**What is being asked**
All of the entries need to be printed again exactly; pictures are the only thing to omit.

Version comparison data
+--

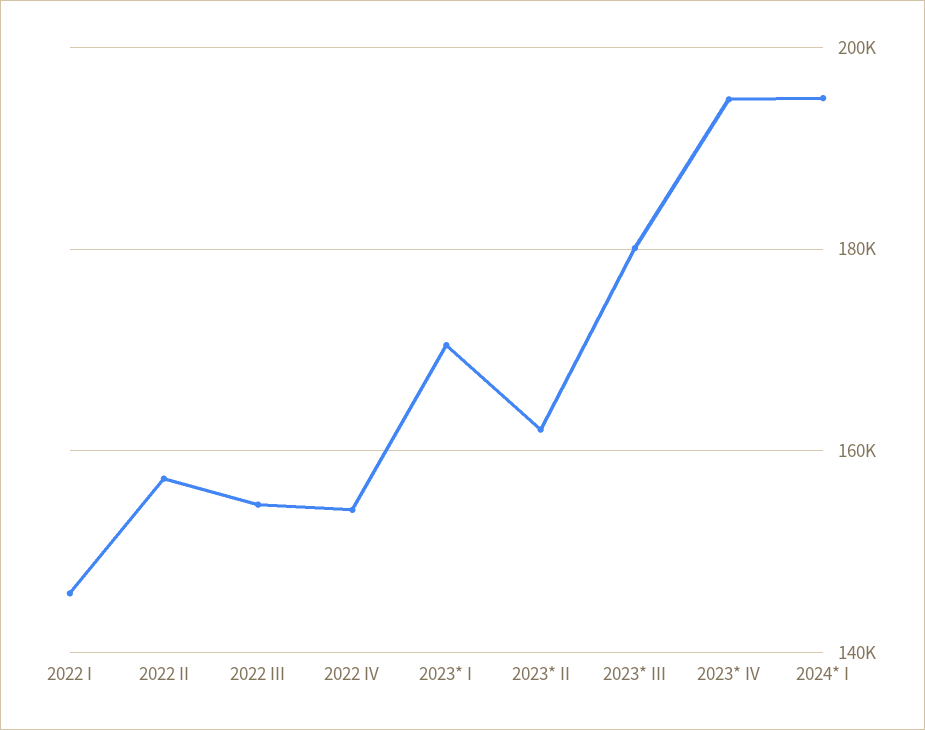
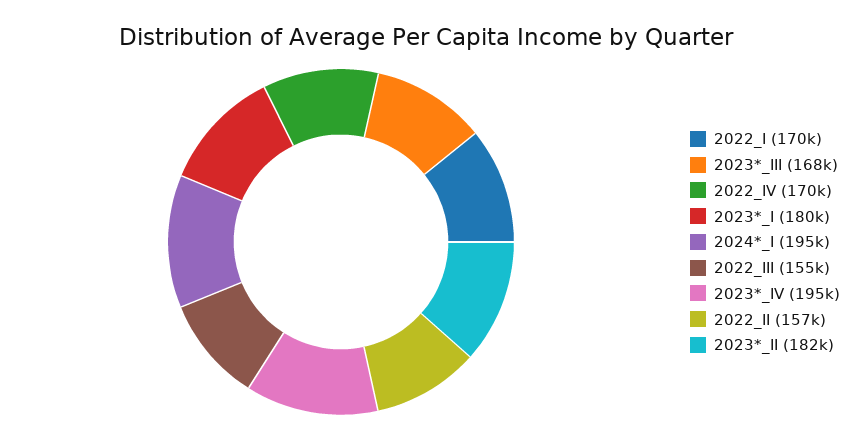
  {
-   "2022 I": 146000,
+   "2022 I": 170000,
    "2022 II": 157000,
    "2022 III": 155000,
-   "2022 IV": 154000,
+   "2022 IV": 170000,
-   "2023* I": 170000,
+   "2023* I": 180000,
-   "2023* II": 162000,
+   "2023* II": 182000,
-   "2023* III": 180000,
+   "2023* III": 168000,
    "2023* IV": 195000,
    "2024* I": 195000
  }

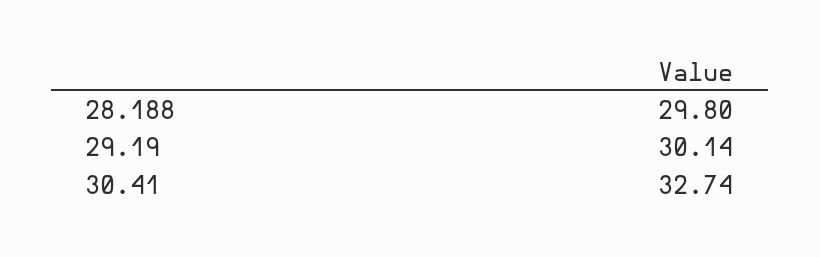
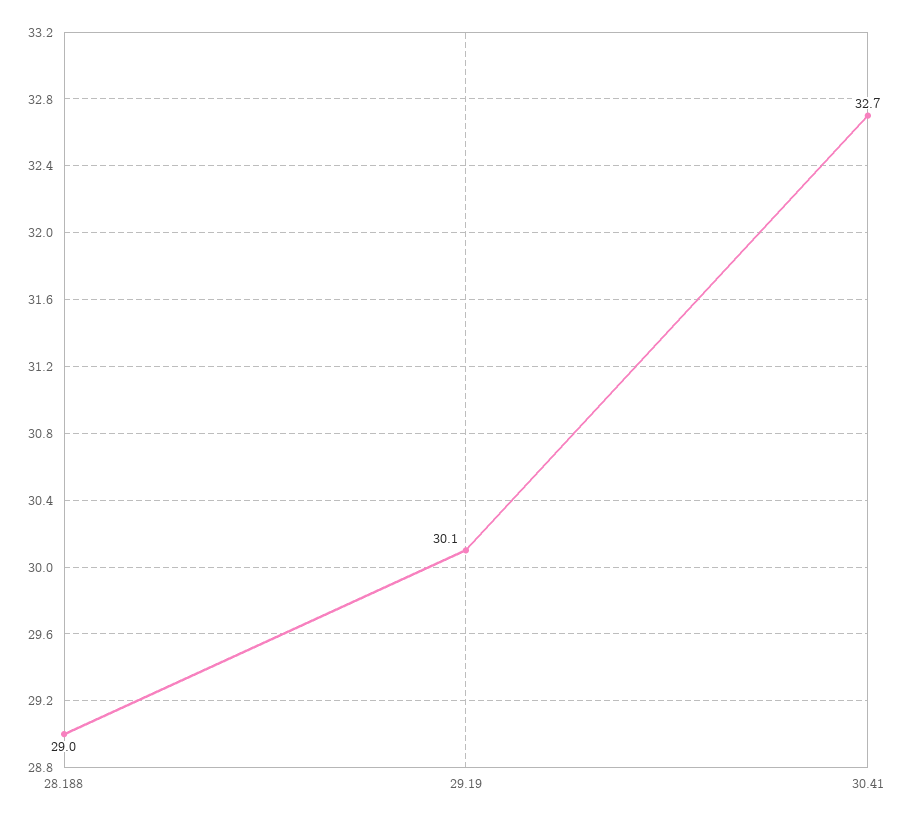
  {
-   "28.188": 29.8,
+   "28.188": 29,
    "29.19": 30.14,
    "30.41": 32.74
  }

+--

**Your solution**
  {
-   "2022 I": 146000,
+   "2022 I": 170000,
    "2022 II": 157000,
    "2022 III": 155000,
-   "2022 IV": 154000,
+   "2022 IV": 170000,
-   "2023* I": 170000,
+   "2023* I": 180000,
-   "2023* II": 162000,
+   "2023* II": 182000,
-   "2023* III": 180000,
+   "2023* III": 168000,
    "2023* IV": 195000,
    "2024* I": 195000
  }

  {
-   "28.188": 29.8,
+   "28.188": 29,
    "29.19": 30.14,
    "30.41": 32.74
  }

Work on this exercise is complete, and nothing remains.